Oil steadied above $124 on Thursday, after extending a steep drop from this month's record high due to U.S. data that signalled economic woes and high prices were slowing demand in the world's top consumer.

Petrol pumps
An undated file photo shows petrol pumps at a petrol station in London. IBTimes/Alan Channer

Prices have now fallen more than $23 a barrel from their all-time peak above $147 on July 11, marking the biggest decline in dollar terms in the market's history. In percentage terms, the 15 percent tumble is the steepest pull-back since early 2007.

U.S. light crude for September delivery gained 16 cents to $124.60 a barrel by 7:55 a.m. British time, after hitting a seven-week low of $123.89. Prices had tumbled by more than $4 a barrel on Wednesday, its sixth day of losses over the past seven sessions.

London Brent crude rose 20 cents to $125.49 a barrel.

The decline came after data late on Wednesday showed a larger-than-expected increase in U.S. gasoline stocks last week, together with weak implied demand. U.S. crude stocks dropped after a sharp decline in imports.

"We do not see any factors to push up prices at all at the moment," said Tetsu Emori, a fund manager at Astmax Co Ltd in Tokyo, adding he expected oil to move towards $117 or $118 a barrel this week.

"In the long run, demand in emerging markets should outweigh slower demand in the U.S. and other countries but for (now) the market is focusing on the short term only," Emori added.

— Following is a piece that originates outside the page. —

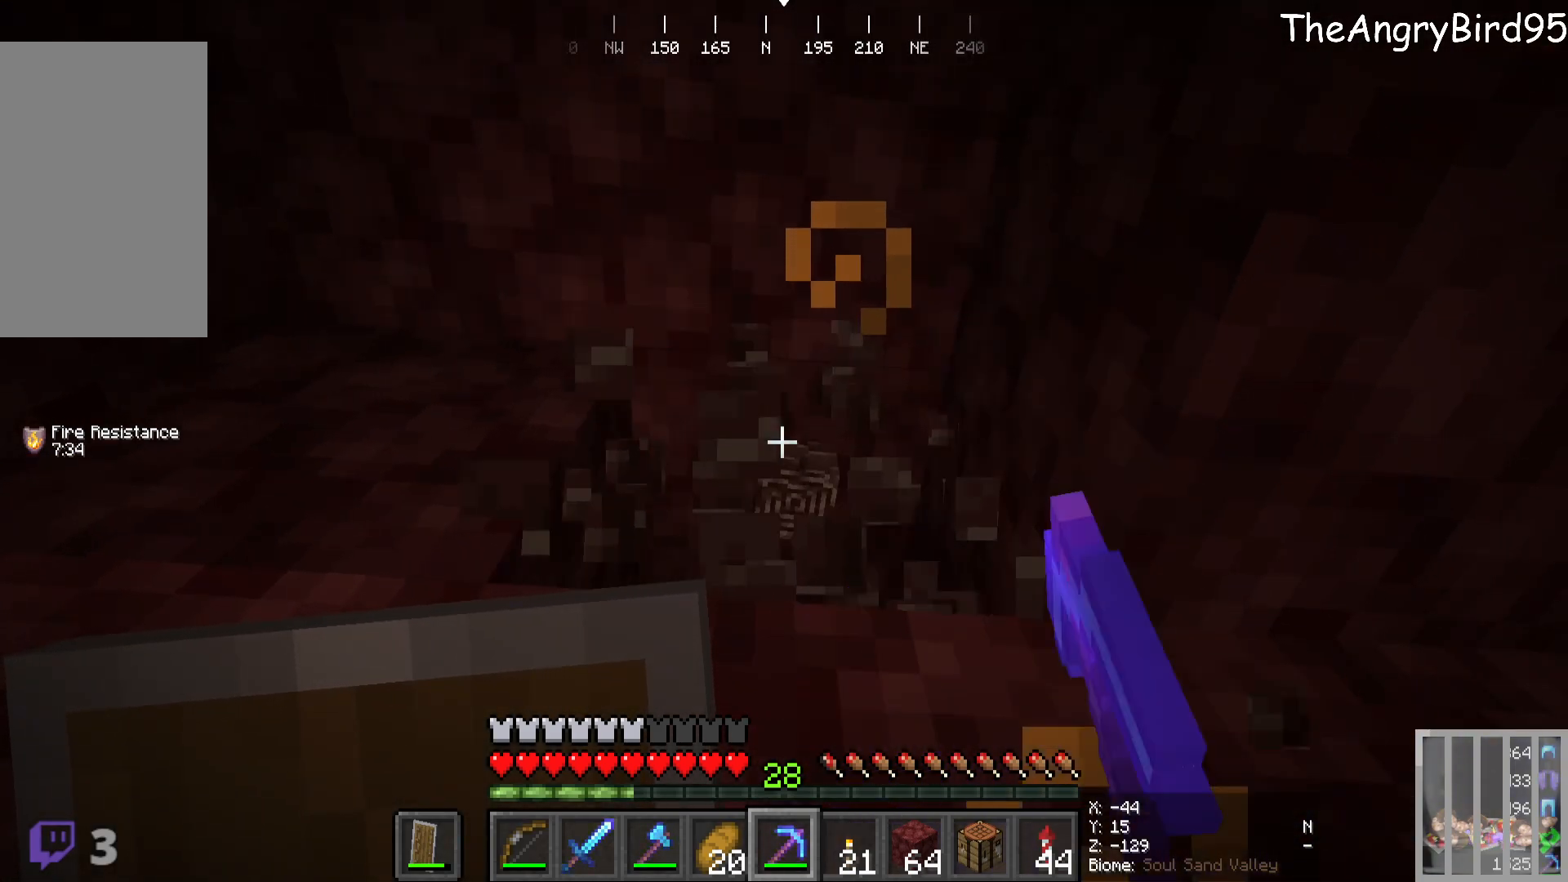
{"keys": ["w"], "mouse": [], "events": [[216, "mouse_left", "up"], [350, "w", "down"]]}
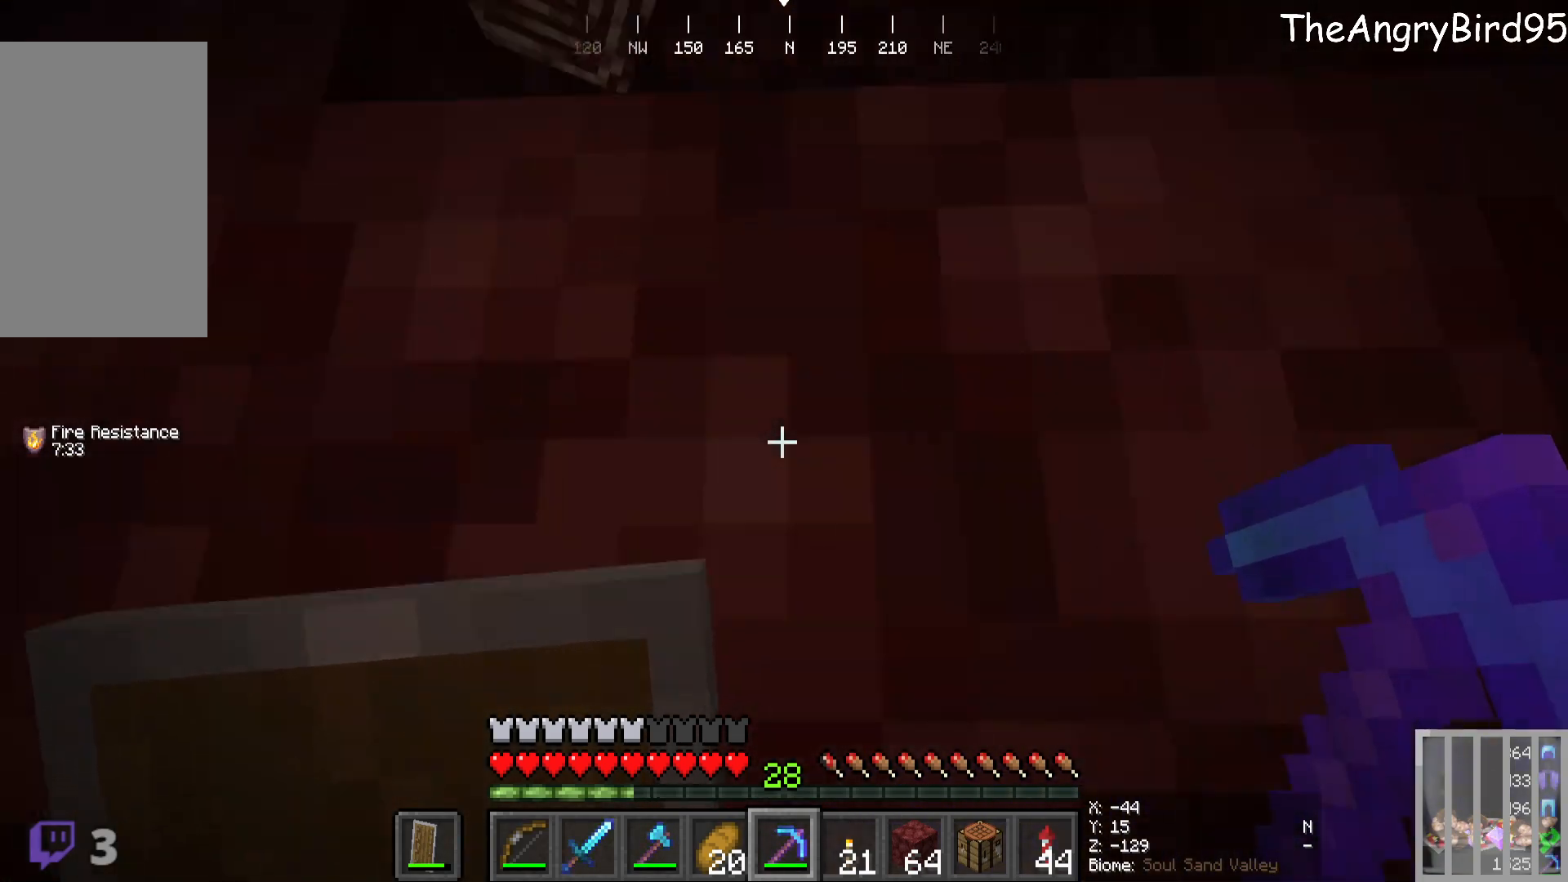
{"keys": ["s"], "mouse": [], "events": [[100, "w", "up"], [433, "s", "down"]]}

Surging demand from emerging economies such as China and India has fuelled a sixfold rise in oil prices since 2002, but concerns over flagging demand in top consumers, such as the United States, Japan and South Korea, have dampened the rally as of late.

Investment bank Lehman Brothers on Wednesday slashed its forecast for 2008 world oil demand growth due to a steeper-than-expected slowdown in energy consumption in the United States and other OECD countries.

The market's rout appeared to spur some traders to unwind short-dollar/long-oil positions built up earlier this year, helping lift the U.S. currency to a one-month high against the yen and in turn driving down other commodity prices.